◆ What needs to be done ◆
Print the data that follows, exactly and completely.

------------------------------------------------------------

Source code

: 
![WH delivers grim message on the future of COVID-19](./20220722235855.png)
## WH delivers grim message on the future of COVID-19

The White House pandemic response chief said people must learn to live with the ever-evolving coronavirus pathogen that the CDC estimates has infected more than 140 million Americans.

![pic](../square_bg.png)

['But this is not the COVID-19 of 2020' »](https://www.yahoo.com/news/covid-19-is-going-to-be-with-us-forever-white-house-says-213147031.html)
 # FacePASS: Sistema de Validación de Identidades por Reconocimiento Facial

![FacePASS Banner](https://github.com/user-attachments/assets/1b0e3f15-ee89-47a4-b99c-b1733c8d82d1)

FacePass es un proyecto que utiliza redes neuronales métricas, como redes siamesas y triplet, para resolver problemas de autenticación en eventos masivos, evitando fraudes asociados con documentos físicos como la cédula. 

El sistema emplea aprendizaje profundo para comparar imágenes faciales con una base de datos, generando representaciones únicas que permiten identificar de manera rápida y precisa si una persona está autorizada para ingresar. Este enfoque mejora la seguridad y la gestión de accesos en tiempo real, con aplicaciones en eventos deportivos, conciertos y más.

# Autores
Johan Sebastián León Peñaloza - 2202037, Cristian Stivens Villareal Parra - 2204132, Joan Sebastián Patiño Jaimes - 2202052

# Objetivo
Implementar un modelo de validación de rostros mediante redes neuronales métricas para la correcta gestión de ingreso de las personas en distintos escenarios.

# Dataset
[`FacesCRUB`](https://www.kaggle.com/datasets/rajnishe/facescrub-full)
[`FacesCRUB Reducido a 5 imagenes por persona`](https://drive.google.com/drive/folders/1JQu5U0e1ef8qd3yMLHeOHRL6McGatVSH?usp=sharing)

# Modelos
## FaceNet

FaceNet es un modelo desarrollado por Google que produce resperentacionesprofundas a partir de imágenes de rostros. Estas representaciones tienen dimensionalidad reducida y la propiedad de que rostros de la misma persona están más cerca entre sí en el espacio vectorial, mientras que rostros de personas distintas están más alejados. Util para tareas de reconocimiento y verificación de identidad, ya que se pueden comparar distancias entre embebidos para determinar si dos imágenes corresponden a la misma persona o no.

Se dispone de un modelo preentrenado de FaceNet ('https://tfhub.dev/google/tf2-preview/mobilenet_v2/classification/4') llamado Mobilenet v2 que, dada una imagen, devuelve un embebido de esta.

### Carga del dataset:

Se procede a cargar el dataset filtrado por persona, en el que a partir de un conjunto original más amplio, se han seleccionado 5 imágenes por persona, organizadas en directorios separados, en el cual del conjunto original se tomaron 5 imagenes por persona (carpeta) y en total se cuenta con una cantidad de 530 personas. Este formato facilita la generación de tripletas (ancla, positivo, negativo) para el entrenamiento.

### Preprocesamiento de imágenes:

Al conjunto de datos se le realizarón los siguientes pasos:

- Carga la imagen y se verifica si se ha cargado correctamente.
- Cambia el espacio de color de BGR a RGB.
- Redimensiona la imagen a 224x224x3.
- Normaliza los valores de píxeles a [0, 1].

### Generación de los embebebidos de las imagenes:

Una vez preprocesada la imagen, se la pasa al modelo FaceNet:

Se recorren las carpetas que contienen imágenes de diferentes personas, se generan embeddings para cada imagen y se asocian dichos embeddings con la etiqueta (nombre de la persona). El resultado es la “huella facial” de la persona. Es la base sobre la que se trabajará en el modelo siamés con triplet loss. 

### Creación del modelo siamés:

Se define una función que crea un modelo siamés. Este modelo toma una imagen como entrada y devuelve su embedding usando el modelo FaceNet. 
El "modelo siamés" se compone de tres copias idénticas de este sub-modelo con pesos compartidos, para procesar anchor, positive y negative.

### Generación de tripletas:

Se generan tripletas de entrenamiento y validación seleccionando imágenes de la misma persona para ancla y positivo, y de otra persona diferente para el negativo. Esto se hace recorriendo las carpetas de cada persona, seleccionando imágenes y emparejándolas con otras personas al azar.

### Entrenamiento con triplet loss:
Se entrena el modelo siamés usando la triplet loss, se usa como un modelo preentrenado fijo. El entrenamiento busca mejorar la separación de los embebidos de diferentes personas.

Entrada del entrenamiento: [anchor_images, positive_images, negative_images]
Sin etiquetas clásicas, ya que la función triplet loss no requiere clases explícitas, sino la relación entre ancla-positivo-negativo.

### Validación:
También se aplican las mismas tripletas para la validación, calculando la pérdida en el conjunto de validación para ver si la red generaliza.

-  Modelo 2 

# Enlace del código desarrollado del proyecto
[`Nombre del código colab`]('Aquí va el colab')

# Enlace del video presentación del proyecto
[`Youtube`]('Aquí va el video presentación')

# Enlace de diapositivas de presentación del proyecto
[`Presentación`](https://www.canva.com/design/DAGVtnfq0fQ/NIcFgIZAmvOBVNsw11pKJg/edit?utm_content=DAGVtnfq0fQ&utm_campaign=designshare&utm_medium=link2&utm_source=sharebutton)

------------------------------------------------------------

◆ Output of the exercise ◆
Source code

: 
![WH delivers grim message on the future of COVID-19](./20220722235855.png)
## WH delivers grim message on the future of COVID-19

The White House pandemic response chief said people must learn to live with the ever-evolving coronavirus pathogen that the CDC estimates has infected more than 140 million Americans.

![pic](../square_bg.png)

['But this is not the COVID-19 of 2020' »](https://www.yahoo.com/news/covid-19-is-going-to-be-with-us-forever-white-house-says-213147031.html)
 # FacePASS: Sistema de Validación de Identidades por Reconocimiento Facial

![FacePASS Banner](https://github.com/user-attachments/assets/1b0e3f15-ee89-47a4-b99c-b1733c8d82d1)

FacePass es un proyecto que utiliza redes neuronales métricas, como redes siamesas y triplet, para resolver problemas de autenticación en eventos masivos, evitando fraudes asociados con documentos físicos como la cédula. 

El sistema emplea aprendizaje profundo para comparar imágenes faciales con una base de datos, generando representaciones únicas que permiten identificar de manera rápida y precisa si una persona está autorizada para ingresar. Este enfoque mejora la seguridad y la gestión de accesos en tiempo real, con aplicaciones en eventos deportivos, conciertos y más.

# Autores
Johan Sebastián León Peñaloza - 2202037, Cristian Stivens Villareal Parra - 2204132, Joan Sebastián Patiño Jaimes - 2202052

# Objetivo
Implementar un modelo de validación de rostros mediante redes neuronales métricas para la correcta gestión de ingreso de las personas en distintos escenarios.

# Dataset
[`FacesCRUB`](https://www.kaggle.com/datasets/rajnishe/facescrub-full)
[`FacesCRUB Reducido a 5 imagenes por persona`](https://drive.google.com/drive/folders/1JQu5U0e1ef8qd3yMLHeOHRL6McGatVSH?usp=sharing)

# Modelos
## FaceNet

FaceNet es un modelo desarrollado por Google que produce resperentacionesprofundas a partir de imágenes de rostros. Estas representaciones tienen dimensionalidad reducida y la propiedad de que rostros de la misma persona están más cerca entre sí en el espacio vectorial, mientras que rostros de personas distintas están más alejados. Util para tareas de reconocimiento y verificación de identidad, ya que se pueden comparar distancias entre embebidos para determinar si dos imágenes corresponden a la misma persona o no.

Se dispone de un modelo preentrenado de FaceNet ('https://tfhub.dev/google/tf2-preview/mobilenet_v2/classification/4') llamado Mobilenet v2 que, dada una imagen, devuelve un embebido de esta.

### Carga del dataset:

Se procede a cargar el dataset filtrado por persona, en el que a partir de un conjunto original más amplio, se han seleccionado 5 imágenes por persona, organizadas en directorios separados, en el cual del conjunto original se tomaron 5 imagenes por persona (carpeta) y en total se cuenta con una cantidad de 530 personas. Este formato facilita la generación de tripletas (ancla, positivo, negativo) para el entrenamiento.

### Preprocesamiento de imágenes:

Al conjunto de datos se le realizarón los siguientes pasos:

- Carga la imagen y se verifica si se ha cargado correctamente.
- Cambia el espacio de color de BGR a RGB.
- Redimensiona la imagen a 224x224x3.
- Normaliza los valores de píxeles a [0, 1].

### Generación de los embebebidos de las imagenes:

Una vez preprocesada la imagen, se la pasa al modelo FaceNet:

Se recorren las carpetas que contienen imágenes de diferentes personas, se generan embeddings para cada imagen y se asocian dichos embeddings con la etiqueta (nombre de la persona). El resultado es la “huella facial” de la persona. Es la base sobre la que se trabajará en el modelo siamés con triplet loss. 

### Creación del modelo siamés:

Se define una función que crea un modelo siamés. Este modelo toma una imagen como entrada y devuelve su embedding usando el modelo FaceNet. 
El "modelo siamés" se compone de tres copias idénticas de este sub-modelo con pesos compartidos, para procesar anchor, positive y negative.

### Generación de tripletas:

Se generan tripletas de entrenamiento y validación seleccionando imágenes de la misma persona para ancla y positivo, y de otra persona diferente para el negativo. Esto se hace recorriendo las carpetas de cada persona, seleccionando imágenes y emparejándolas con otras personas al azar.

### Entrenamiento con triplet loss:
Se entrena el modelo siamés usando la triplet loss, se usa como un modelo preentrenado fijo. El entrenamiento busca mejorar la separación de los embebidos de diferentes personas.

Entrada del entrenamiento: [anchor_images, positive_images, negative_images]
Sin etiquetas clásicas, ya que la función triplet loss no requiere clases explícitas, sino la relación entre ancla-positivo-negativo.

### Validación:
También se aplican las mismas tripletas para la validación, calculando la pérdida en el conjunto de validación para ver si la red generaliza.

-  Modelo 2 

# Enlace del código desarrollado del proyecto
[`Nombre del código colab`]('Aquí va el colab')

# Enlace del video presentación del proyecto
[`Youtube`]('Aquí va el video presentación')

# Enlace de diapositivas de presentación del proyecto
[`Presentación`](https://www.canva.com/design/DAGVtnfq0fQ/NIcFgIZAmvOBVNsw11pKJg/edit?utm_content=DAGVtnfq0fQ&utm_campaign=designshare&utm_medium=link2&utm_source=sharebutton)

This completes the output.